The route again begins at the Sikeston High School, which serves as the assembly point. Miss Sikeston contestants should gather in the Fieldhouse parking lot while the dignitaries' vehicles should be situated on Matthews Street, headed east. The vehicles containing queens, kings and other royalty are to parked headed east on Kathleen Street with those floats entered in the adult category heading east on Gladys Street and the student/scout float entries eastbound on Courtney Street. The remaining entries, trucks, tractors, political candidates, are to be parked headed westbound on Ables Road.
The parade chairman noted no bicycles are allowed in the parade and the only ATVs allowed are those ridden by the Shriner Clowns. Participants will be added to the parade at a point determined by the parade chairman, however Dirnberger pointed out those candidates in the Miss Cotton Carnival Contest, which follows the parade, will be featured early in the parade so they will have the opportunity to prepare for the contest that follows.

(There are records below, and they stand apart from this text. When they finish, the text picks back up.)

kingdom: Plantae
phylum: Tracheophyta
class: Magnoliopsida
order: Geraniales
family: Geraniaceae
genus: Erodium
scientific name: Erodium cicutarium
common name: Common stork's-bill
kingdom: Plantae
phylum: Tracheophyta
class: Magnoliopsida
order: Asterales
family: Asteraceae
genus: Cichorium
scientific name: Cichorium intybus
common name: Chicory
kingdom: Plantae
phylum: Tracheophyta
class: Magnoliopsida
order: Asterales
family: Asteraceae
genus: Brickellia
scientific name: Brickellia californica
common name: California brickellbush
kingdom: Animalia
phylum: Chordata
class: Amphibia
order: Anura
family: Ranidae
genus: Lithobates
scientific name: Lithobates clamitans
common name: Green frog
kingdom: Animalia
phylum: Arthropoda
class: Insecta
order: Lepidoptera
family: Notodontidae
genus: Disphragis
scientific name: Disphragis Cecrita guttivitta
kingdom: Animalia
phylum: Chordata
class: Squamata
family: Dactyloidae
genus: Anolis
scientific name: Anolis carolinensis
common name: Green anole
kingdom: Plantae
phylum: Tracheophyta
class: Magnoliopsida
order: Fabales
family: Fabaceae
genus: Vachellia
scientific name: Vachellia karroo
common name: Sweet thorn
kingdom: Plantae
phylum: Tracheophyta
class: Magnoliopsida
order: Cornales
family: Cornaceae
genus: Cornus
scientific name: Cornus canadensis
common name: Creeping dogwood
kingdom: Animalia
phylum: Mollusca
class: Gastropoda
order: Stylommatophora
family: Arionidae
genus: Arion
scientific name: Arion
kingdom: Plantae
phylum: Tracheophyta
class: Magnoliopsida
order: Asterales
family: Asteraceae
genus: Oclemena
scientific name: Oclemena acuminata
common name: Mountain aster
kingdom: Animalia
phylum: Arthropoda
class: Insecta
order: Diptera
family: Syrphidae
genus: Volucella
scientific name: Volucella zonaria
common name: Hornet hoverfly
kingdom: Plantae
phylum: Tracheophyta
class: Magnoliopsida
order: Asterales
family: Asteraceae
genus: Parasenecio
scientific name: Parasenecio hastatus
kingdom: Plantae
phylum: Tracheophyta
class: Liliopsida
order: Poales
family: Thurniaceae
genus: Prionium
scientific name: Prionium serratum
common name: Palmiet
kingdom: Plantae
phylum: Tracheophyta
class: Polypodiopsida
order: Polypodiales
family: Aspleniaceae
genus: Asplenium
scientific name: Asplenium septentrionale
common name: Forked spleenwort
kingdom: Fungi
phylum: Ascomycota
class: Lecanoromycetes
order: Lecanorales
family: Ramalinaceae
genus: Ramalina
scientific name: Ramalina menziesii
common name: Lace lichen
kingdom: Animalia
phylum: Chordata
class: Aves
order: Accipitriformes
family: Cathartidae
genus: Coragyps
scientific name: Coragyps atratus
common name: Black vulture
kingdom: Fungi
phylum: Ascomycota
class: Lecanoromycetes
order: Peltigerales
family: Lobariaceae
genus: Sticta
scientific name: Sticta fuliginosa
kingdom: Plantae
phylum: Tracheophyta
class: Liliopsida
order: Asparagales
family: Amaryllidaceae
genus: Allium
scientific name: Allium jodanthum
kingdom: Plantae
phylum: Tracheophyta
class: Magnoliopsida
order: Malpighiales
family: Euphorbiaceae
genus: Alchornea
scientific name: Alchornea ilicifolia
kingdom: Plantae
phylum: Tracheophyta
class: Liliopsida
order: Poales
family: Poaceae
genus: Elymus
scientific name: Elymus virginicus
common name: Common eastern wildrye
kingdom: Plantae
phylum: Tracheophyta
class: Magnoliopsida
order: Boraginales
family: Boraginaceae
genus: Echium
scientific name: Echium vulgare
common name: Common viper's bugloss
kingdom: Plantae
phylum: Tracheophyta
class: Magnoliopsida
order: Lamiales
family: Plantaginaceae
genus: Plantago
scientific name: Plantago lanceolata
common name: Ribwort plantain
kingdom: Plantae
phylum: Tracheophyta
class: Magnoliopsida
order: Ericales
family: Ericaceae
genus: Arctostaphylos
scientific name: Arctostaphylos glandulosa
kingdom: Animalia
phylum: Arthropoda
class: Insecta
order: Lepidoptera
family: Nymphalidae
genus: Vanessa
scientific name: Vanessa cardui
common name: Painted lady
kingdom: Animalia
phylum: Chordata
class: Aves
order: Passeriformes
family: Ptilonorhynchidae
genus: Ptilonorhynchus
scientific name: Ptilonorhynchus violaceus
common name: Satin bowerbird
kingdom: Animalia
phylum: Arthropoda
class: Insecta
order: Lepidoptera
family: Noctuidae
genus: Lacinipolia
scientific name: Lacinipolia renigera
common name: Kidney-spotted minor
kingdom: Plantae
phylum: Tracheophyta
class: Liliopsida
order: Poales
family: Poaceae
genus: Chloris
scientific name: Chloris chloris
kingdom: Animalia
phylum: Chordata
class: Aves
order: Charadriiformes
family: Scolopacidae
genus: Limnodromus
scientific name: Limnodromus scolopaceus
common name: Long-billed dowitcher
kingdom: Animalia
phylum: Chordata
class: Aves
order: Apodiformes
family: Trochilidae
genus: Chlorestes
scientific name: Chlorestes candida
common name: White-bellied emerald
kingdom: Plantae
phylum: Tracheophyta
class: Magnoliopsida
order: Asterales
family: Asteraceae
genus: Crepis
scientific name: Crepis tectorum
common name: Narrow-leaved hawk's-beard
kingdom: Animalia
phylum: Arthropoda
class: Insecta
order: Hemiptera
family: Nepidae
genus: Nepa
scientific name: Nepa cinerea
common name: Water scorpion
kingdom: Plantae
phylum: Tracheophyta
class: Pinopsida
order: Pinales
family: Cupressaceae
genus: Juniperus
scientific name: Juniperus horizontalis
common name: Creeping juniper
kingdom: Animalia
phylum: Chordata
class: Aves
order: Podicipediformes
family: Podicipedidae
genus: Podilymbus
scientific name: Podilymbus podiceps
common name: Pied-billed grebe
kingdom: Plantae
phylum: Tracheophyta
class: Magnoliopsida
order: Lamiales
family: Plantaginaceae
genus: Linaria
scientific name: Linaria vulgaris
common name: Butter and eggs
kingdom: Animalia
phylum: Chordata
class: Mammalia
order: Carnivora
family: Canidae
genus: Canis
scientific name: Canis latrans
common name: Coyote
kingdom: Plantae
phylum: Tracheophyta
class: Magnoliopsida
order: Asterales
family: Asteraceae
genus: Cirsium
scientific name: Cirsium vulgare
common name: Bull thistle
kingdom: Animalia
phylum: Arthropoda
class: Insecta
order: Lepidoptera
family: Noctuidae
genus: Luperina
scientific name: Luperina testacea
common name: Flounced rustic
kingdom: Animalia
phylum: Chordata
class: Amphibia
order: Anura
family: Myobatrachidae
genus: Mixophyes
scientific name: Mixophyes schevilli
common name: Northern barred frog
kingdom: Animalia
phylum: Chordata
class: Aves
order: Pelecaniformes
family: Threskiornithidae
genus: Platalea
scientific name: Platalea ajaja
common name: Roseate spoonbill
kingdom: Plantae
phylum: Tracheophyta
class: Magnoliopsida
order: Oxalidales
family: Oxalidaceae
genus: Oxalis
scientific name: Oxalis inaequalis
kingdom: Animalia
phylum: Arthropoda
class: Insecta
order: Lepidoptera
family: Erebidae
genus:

Safety will continue to be key to the parade's operation. The Sikeston Jaycees have volunteered to assist in the line-up and officers from the Department of Public Safety are providing traffic control.
"Any entry passing out candy must not throw the candy into the streets," emphasized Dirnberger. All candy must reach the crowd of viewers. This is a safety measure to keep small children from running into the path of the parade traffic."
Also individuals will be stationed along the parade route to help keep the participants rolling along at a steady pace, he added.
While getting to be part of a 57-year tradition is fun for some participants, Dirnberger added others are taking part for the generous prize money provided by the American Legion and American Legion Auxiliary. This year's grand prize winner receives $1,000 in the adult division while first prize is $600; second place, $500; and third place $400. In the student/scout division the top prize winner will receive $250 with a second place prize of $150 and third place of $100.
The parade chairman said he hopes those building floats will use their imaginations as they design their entries to meet this year's theme of "A Salute to the Merchant Marines and Fire Departments."
He noted both groups are individuals who have put their lives on the line for the safety of the public.
"Most people know about fire departments, many of our local fire departments are individuals who volunteer their time to serve the communities. The Merchant Marines have been a part of the United States' history since before World War II, serving as a military auxiliary during war and national emergency. The Merchant Marines have given their lives for our freedom," Dirnberger said.
For those who participate in the Sept. 29 parade or those who wait along the sidelines to watch it go by, Dirnberger added he hopes both groups will be patient. "This is the largest parade in the State of Missouri and things to get hectic from time to time. We hope everyone remembers to enjoy yourself, hopes for a sunny day and has a good time."